EXERCISE BRIEF
Please gather every line of the data below that contains the word "Recorded", copying each such line in full.

SUPPLIED INFORMATION

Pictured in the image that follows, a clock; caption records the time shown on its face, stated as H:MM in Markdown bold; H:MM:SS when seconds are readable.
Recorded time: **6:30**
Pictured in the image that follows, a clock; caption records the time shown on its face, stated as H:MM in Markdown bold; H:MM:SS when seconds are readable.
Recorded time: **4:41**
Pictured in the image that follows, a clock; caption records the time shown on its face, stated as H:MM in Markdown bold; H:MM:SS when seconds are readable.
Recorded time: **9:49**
--
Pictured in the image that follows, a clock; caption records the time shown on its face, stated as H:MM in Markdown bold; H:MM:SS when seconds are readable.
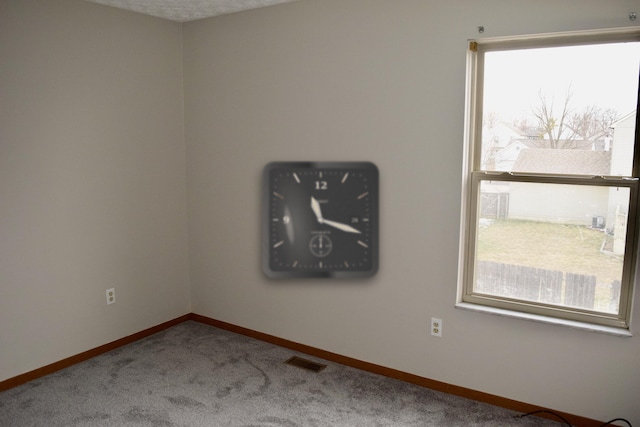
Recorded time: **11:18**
...
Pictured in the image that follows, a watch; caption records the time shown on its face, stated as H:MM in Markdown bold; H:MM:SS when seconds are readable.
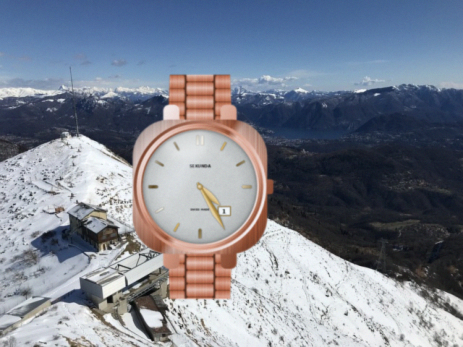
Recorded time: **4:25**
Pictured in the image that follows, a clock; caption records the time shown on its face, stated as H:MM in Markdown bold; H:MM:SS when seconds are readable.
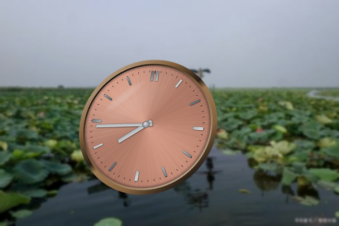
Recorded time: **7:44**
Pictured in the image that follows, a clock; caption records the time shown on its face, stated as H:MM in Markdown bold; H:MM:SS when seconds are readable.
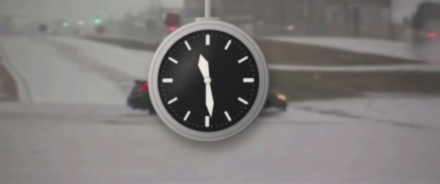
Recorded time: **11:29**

TASK RESULT
Recorded time: **6:30**
Recorded time: **4:41**
Recorded time: **9:49**
Recorded time: **11:18**
Recorded time: **4:25**
Recorded time: **7:44**
Recorded time: **11:29**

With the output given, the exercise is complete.